Due to celebrate the 100th anniversary of moving to its current location next year, Cambridge University’s Museum of Archaeology and Anthropology has reopened to the public following a £1.8m transformation of its ground-floor galleries. Over 4,000 objects have been redisplayed during the 18-month redevelopment, many never shown in public before.
New exhibition space houses ‘Gifts and Discoveries’, showcasing highlights from the museum’s international collections, including one of the largest assemblages of objects that were gathered by Captain James Cook during his 18th-century voyages, as well as rare items found closer to home.
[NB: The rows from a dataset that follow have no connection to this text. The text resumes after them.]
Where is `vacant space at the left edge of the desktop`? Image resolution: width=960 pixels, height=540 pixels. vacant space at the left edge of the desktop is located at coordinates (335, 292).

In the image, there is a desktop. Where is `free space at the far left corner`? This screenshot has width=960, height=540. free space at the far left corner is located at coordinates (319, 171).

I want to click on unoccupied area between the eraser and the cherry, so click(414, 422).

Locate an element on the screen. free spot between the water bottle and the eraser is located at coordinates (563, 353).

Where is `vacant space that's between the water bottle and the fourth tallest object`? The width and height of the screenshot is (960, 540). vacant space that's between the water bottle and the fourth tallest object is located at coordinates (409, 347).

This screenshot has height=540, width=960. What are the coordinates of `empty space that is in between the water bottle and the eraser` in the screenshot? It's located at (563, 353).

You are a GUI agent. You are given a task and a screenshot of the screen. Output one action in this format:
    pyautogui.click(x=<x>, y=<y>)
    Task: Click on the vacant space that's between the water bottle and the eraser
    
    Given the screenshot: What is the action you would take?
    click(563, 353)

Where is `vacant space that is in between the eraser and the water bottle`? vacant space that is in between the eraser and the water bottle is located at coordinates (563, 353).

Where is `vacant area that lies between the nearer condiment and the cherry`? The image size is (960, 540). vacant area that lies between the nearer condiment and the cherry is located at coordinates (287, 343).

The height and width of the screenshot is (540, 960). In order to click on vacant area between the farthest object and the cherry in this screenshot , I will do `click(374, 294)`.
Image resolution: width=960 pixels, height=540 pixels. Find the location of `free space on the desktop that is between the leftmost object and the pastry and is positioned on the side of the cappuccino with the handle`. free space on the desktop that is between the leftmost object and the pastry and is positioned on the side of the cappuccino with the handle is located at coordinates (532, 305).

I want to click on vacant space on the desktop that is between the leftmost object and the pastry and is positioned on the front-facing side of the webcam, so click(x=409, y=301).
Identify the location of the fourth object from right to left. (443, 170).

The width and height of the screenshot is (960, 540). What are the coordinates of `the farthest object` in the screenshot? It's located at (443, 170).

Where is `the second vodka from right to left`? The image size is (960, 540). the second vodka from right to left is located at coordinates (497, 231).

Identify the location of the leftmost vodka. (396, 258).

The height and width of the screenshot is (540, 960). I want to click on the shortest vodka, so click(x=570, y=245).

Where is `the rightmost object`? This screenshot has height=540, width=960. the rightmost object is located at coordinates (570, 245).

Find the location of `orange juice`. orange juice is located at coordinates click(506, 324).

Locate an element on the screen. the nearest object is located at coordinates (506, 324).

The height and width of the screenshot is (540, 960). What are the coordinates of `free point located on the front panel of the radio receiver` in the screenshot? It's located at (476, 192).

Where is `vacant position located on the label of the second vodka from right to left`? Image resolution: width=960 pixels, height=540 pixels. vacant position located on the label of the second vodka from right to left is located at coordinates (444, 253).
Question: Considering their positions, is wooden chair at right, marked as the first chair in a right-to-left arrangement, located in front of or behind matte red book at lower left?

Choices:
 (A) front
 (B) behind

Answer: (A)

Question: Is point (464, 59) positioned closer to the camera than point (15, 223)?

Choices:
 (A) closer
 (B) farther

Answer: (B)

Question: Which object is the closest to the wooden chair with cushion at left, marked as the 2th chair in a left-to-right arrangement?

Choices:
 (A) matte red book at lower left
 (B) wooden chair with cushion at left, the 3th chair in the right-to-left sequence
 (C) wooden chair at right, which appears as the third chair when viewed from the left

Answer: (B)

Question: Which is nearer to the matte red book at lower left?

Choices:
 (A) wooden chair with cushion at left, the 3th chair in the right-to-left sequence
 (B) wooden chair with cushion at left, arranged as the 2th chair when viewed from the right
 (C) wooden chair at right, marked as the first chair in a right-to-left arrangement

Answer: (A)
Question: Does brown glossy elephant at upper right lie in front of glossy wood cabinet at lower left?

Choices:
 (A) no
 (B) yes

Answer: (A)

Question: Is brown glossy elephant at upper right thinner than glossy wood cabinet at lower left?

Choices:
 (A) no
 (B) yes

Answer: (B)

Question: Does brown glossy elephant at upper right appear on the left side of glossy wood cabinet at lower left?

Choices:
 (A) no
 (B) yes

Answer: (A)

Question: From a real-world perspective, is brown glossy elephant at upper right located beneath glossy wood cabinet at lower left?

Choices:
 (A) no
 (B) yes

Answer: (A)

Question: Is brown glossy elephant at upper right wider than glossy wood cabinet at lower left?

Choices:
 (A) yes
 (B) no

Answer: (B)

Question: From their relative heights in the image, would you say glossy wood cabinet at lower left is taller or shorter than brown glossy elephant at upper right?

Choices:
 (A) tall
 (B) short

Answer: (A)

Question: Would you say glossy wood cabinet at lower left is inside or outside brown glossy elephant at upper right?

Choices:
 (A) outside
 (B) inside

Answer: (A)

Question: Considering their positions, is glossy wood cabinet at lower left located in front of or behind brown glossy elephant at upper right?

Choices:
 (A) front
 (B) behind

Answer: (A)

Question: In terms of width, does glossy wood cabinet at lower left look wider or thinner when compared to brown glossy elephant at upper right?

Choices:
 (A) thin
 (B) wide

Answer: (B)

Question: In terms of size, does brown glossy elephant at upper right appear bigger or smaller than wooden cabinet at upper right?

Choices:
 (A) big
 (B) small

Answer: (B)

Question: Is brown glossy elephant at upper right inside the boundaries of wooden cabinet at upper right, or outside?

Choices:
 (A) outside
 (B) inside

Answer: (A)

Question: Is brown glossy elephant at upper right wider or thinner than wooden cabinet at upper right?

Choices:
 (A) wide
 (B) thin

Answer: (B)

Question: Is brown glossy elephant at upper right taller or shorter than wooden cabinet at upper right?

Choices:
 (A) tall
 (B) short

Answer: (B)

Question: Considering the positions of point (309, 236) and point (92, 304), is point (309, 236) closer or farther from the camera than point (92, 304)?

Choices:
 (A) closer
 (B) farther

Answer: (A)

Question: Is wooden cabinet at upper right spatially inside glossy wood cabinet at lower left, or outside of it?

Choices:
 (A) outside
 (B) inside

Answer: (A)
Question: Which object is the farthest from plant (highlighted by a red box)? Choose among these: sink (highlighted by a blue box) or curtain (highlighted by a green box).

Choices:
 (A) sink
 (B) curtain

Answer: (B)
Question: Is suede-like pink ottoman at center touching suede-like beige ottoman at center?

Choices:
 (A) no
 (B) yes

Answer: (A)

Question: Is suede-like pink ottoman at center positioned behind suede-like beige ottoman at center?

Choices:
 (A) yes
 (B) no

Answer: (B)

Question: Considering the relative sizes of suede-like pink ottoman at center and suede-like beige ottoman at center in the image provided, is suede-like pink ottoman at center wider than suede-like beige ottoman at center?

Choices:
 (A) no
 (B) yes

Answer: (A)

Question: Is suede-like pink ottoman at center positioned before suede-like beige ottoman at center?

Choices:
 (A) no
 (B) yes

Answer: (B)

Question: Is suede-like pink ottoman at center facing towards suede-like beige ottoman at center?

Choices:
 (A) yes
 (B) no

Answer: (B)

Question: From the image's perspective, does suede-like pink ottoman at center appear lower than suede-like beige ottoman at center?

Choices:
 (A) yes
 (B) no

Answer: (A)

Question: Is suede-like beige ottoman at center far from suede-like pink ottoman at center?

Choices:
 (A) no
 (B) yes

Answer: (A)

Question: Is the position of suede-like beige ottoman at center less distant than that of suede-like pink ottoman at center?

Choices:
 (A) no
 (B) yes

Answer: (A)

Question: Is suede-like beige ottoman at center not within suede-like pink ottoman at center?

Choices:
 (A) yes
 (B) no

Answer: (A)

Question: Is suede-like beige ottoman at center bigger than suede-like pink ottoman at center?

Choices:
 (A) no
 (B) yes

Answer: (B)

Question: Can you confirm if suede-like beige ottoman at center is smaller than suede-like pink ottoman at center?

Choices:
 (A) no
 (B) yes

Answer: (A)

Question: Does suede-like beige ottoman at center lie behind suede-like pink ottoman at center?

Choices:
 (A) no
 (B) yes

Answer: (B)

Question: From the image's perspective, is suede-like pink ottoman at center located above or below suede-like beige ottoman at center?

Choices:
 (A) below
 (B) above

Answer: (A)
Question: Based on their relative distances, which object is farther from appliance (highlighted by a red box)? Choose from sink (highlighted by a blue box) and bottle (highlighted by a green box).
Among these is a trio of skeletons recovered from a Romano-British burial: the remains of a woman and those of a mouse and a shrew that got into her stone coffin and gnawed her ankle. This unusual arrangement was seen by Sylvia Plath during her studies at Cambridge in 1955-1957, inspiring her poem ‘All the Dead Dears’. Other highlights include an early 19th-century snakes-and-ladders board inlaid with mother of pearl – one of only four known Sufi Muslim versions of the game.
Also new is the ‘Cambridge Gallery’, containing thousands of objects excavated across East Anglia, from prehistoric art and Anglo-Saxon jewellery to a unique Roman beaker decorated with naked women riding in chariots drawn by phalluses.